SOURCE TEXT section start
The design goals of TCP/IP and DNS, and their implementation, intersect
the requirements of Bio UUIDs only in a very small set, in fact, deep
down perhaps not at all.
These protocols and the associated address syntax were designed
primarily for /routing/, not in any way designed to guarantee that a
datum twice received has any connection between the two occurrences.
IP addresses are in no way persistent.
IP addresses are not globally unique, albeit in several small and varied
ways:
I don't think anyone (in this thread) was suggesting actually *USING* TCP/IP
and DNS for BioGUIDs (at least I wasn't).  Rather, I was looking to it as a
source of ground-truthed schemes for reliably managing globally distributed
information.  For instance, would DNS synchronization/propagation serve as a
useful model for gobally distributed, synchronized taxonomic registries? Or
would the taxonomic registry work more effectively with one or a few
centralized "masters" with which a larger set of replicates kept
synchronized?  I also think, as I explained earlier, that the hierarchical
approach with centralized block ID issuance and local application might be
instructive to a bioscheme.
...
In fact, if the UUIDs are meant to be semantically opaque it matters not
one whit who or how these matters are settled.
Can you elaborate on what you mean by "semantically opaque"? I think I
understand -- but the last thing this thread needs is ambiguity about the
meaning of terms (i.e., "opaque semantics"....  :-)  )
...
Exceptions to that are
social, not technical. ("If you don't let me decide X, I am not going to
use your scheme". "OK, then you won't participate in its benefits.
That's fine with me")
...and as I said before, the real challenge in establishing universally
adopted BioGUIDs is not going to be technical; it's going to be
social/political.
...
...
...
So, there is a heirarchy of how the "unique identifiers" are managed.
There is
...
in fact a central authority, but it delegates to decentralized
authorities.
SOURCE TEXT section end
REQUIREMENT 1:
Decide whether each statement agrees with the forum excerpt. For each one, answer yes or no and quote the deciding words. (a) IP addresses are persistent. (b) One writer expects the real challenge in getting BioGUIDs universally adopted to be social or political rather than technical. (c) The central authority manages the identifiers without delegating to other authorities.
DATA UNDER STUDY section start
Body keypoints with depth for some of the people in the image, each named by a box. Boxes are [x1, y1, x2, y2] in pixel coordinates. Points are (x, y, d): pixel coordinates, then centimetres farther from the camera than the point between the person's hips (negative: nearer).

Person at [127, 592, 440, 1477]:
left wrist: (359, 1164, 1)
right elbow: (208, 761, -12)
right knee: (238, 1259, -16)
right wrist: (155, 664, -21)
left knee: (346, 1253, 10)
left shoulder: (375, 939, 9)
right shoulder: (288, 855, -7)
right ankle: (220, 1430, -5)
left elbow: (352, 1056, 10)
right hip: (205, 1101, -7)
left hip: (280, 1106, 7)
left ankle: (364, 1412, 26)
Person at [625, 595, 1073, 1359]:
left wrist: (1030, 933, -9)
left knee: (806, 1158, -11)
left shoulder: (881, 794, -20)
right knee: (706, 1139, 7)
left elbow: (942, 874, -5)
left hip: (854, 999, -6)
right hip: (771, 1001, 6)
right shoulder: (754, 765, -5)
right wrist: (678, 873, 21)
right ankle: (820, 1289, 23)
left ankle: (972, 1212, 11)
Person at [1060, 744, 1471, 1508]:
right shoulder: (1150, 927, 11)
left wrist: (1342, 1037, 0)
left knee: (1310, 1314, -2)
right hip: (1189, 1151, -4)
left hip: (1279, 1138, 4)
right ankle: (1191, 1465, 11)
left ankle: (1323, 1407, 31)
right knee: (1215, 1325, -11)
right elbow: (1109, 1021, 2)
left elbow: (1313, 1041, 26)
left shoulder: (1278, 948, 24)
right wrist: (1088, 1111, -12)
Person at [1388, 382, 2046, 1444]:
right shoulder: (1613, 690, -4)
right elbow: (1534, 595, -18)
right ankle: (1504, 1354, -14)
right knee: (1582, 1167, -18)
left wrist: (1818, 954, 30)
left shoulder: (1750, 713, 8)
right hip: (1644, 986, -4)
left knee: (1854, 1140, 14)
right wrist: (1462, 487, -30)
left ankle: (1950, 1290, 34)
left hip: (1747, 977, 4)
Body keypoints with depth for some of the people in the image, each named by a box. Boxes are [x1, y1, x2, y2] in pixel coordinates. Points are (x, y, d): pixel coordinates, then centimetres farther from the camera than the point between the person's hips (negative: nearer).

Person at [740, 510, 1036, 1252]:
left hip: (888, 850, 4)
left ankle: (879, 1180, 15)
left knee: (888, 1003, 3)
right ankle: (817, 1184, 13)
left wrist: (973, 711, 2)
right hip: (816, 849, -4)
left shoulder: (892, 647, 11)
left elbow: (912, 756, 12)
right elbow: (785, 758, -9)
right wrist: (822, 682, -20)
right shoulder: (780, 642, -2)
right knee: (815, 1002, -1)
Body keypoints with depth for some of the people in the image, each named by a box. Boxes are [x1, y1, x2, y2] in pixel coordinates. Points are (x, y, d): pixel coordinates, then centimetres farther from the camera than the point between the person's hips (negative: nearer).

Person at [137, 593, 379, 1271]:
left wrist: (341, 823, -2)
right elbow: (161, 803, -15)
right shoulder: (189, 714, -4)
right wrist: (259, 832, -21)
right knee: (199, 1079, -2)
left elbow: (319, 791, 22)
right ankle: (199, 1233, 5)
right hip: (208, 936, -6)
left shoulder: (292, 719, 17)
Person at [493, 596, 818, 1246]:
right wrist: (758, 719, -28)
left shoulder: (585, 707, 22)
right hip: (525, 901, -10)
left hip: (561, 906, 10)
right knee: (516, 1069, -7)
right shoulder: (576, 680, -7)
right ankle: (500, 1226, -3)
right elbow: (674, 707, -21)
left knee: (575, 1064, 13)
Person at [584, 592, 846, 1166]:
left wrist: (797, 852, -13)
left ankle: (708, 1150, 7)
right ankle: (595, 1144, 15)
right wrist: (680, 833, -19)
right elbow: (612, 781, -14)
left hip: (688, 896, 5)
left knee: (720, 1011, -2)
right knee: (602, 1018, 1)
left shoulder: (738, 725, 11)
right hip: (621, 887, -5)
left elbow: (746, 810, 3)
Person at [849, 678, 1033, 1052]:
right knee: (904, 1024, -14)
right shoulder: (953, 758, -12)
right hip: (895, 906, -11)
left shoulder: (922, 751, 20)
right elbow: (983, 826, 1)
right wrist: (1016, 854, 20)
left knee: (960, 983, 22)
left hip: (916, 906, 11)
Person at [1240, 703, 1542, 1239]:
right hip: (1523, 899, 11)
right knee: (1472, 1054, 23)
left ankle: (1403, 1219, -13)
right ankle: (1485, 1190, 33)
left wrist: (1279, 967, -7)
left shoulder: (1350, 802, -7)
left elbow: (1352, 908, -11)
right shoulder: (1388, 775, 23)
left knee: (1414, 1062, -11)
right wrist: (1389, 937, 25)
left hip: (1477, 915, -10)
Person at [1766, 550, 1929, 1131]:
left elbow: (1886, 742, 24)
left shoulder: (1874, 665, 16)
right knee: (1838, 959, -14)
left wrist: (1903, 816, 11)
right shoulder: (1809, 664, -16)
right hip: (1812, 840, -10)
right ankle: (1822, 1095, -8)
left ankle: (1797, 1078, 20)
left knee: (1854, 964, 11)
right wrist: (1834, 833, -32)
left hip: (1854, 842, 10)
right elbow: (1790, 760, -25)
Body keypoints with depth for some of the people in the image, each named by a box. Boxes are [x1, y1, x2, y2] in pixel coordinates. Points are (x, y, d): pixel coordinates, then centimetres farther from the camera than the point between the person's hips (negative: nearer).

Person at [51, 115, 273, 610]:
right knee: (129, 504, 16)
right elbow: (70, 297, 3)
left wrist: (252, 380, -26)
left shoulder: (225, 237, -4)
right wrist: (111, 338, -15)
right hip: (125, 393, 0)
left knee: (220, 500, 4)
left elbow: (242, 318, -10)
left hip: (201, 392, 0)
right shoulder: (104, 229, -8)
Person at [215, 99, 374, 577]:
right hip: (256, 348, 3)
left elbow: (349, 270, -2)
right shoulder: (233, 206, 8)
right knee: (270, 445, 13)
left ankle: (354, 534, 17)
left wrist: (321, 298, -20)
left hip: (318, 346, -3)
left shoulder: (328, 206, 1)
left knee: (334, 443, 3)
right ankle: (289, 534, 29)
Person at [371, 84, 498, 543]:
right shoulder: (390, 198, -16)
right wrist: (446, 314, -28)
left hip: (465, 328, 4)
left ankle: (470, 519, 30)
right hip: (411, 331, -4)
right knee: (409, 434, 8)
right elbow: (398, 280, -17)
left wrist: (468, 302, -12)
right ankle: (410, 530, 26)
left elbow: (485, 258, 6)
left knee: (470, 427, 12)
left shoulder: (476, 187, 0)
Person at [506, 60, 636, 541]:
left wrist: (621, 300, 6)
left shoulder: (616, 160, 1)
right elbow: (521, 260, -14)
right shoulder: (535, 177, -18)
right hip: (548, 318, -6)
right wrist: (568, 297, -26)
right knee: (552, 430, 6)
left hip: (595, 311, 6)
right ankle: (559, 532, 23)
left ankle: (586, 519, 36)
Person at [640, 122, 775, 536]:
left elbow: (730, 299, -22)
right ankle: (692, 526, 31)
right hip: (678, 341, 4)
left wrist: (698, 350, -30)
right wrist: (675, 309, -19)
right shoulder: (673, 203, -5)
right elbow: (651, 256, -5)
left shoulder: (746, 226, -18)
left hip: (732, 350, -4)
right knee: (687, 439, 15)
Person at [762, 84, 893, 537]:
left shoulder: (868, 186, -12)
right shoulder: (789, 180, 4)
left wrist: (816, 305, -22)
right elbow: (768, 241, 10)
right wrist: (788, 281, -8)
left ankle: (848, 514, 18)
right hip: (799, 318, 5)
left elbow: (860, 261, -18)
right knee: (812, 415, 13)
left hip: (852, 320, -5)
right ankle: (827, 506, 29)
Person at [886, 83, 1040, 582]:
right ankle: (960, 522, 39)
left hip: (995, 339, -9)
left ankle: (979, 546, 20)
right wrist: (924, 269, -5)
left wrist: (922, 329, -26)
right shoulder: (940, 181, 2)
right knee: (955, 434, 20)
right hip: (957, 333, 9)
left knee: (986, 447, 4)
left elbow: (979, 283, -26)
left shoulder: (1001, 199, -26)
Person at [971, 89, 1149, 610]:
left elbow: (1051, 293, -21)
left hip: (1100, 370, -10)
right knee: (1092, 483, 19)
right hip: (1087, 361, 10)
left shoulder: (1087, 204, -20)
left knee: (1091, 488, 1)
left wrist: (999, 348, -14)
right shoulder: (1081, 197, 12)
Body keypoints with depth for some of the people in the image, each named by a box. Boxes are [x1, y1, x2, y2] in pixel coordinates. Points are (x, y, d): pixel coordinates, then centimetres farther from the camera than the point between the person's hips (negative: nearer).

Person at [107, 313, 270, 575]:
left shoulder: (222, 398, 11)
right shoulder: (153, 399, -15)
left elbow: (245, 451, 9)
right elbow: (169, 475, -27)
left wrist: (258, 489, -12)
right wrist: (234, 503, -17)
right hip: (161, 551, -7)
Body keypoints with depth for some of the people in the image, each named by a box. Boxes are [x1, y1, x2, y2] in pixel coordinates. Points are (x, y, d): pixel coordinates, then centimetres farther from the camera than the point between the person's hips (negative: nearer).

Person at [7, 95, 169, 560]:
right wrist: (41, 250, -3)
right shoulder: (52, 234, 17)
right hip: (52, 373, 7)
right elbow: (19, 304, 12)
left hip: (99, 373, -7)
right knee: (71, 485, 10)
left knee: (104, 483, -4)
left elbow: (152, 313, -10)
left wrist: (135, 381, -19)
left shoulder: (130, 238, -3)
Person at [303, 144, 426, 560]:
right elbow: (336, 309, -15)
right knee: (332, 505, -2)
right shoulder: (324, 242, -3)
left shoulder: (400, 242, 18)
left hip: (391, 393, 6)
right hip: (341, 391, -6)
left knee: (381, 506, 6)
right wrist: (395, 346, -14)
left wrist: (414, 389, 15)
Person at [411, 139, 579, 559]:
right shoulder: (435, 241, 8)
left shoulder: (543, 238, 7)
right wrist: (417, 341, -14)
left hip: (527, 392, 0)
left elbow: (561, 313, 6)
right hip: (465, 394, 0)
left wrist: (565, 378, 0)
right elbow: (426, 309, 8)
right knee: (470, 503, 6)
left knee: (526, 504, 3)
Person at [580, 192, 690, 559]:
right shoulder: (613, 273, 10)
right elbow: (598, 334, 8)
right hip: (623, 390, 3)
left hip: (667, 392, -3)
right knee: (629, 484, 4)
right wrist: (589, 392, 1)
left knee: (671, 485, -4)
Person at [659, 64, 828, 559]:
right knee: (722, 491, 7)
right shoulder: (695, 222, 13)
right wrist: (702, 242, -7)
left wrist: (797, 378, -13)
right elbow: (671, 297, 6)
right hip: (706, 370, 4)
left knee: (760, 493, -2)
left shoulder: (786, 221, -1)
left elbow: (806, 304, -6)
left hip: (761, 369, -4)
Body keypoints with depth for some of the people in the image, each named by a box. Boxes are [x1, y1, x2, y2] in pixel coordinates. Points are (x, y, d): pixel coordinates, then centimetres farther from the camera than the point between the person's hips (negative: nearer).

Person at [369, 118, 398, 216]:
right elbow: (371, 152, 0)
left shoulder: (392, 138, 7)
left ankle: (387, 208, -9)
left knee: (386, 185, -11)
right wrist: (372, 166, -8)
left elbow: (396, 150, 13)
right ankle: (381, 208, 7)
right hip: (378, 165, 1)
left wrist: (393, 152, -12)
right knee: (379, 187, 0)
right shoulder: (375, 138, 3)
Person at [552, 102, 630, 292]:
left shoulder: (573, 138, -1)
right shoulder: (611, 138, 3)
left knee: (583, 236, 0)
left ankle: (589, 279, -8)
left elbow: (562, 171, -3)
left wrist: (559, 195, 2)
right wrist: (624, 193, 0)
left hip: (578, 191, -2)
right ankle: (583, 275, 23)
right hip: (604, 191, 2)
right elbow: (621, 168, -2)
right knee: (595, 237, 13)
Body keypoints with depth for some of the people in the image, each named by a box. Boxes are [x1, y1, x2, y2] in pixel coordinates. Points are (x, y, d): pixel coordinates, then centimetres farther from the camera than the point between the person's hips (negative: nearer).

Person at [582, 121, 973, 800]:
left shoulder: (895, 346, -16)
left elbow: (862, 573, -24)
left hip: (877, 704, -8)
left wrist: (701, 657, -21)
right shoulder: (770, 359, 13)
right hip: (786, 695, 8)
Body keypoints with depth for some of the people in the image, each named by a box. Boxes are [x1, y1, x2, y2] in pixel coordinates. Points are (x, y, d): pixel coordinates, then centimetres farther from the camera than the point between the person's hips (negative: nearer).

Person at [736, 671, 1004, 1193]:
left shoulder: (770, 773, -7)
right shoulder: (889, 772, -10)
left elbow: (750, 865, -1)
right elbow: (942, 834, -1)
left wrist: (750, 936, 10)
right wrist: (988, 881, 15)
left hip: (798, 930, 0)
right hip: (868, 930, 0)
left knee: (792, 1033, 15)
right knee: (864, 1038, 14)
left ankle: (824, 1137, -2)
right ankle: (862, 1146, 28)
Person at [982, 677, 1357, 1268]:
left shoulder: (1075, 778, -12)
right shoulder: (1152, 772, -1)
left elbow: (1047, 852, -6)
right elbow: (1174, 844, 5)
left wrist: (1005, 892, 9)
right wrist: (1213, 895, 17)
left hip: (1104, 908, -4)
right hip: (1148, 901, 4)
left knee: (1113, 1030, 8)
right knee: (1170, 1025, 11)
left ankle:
DATA UNDER STUDY section end
REQUIREMENT 2:
From the rows above, print every line from the one containing "left ankle: (972, 1212, 11)" through the one containing "right knee: (815, 1002, -1)", both included, without changing anything.

RESPONSE BOX 1:
(a) No: "IP addresses are in no way persistent."
(b) Yes: "the real challenge in establishing universally adopted BioGUIDs is not going to be technical; it's going to be social/political."
(c) No: "it delegates to decentralized authorities."

RESPONSE BOX 2:
left ankle: (972, 1212, 11)
Person at [1060, 744, 1471, 1508]:
right shoulder: (1150, 927, 11)
left wrist: (1342, 1037, 0)
left knee: (1310, 1314, -2)
right hip: (1189, 1151, -4)
left hip: (1279, 1138, 4)
right ankle: (1191, 1465, 11)
left ankle: (1323, 1407, 31)
right knee: (1215, 1325, -11)
right elbow: (1109, 1021, 2)
left elbow: (1313, 1041, 26)
left shoulder: (1278, 948, 24)
right wrist: (1088, 1111, -12)
Person at [1388, 382, 2046, 1444]:
right shoulder: (1613, 690, -4)
right elbow: (1534, 595, -18)
right ankle: (1504, 1354, -14)
right knee: (1582, 1167, -18)
left wrist: (1818, 954, 30)
left shoulder: (1750, 713, 8)
right hip: (1644, 986, -4)
left knee: (1854, 1140, 14)
right wrist: (1462, 487, -30)
left ankle: (1950, 1290, 34)
left hip: (1747, 977, 4)
Body keypoints with depth for some of the people in the image, each named by a box. Boxes are [x1, y1, x2, y2] in pixel coordinates. Points are (x, y, d): pixel coordinates, then centimetres farther from the camera than the point between the person's hips (negative: nearer).

Person at [740, 510, 1036, 1252]:
left hip: (888, 850, 4)
left ankle: (879, 1180, 15)
left knee: (888, 1003, 3)
right ankle: (817, 1184, 13)
left wrist: (973, 711, 2)
right hip: (816, 849, -4)
left shoulder: (892, 647, 11)
left elbow: (912, 756, 12)
right elbow: (785, 758, -9)
right wrist: (822, 682, -20)
right shoulder: (780, 642, -2)
right knee: (815, 1002, -1)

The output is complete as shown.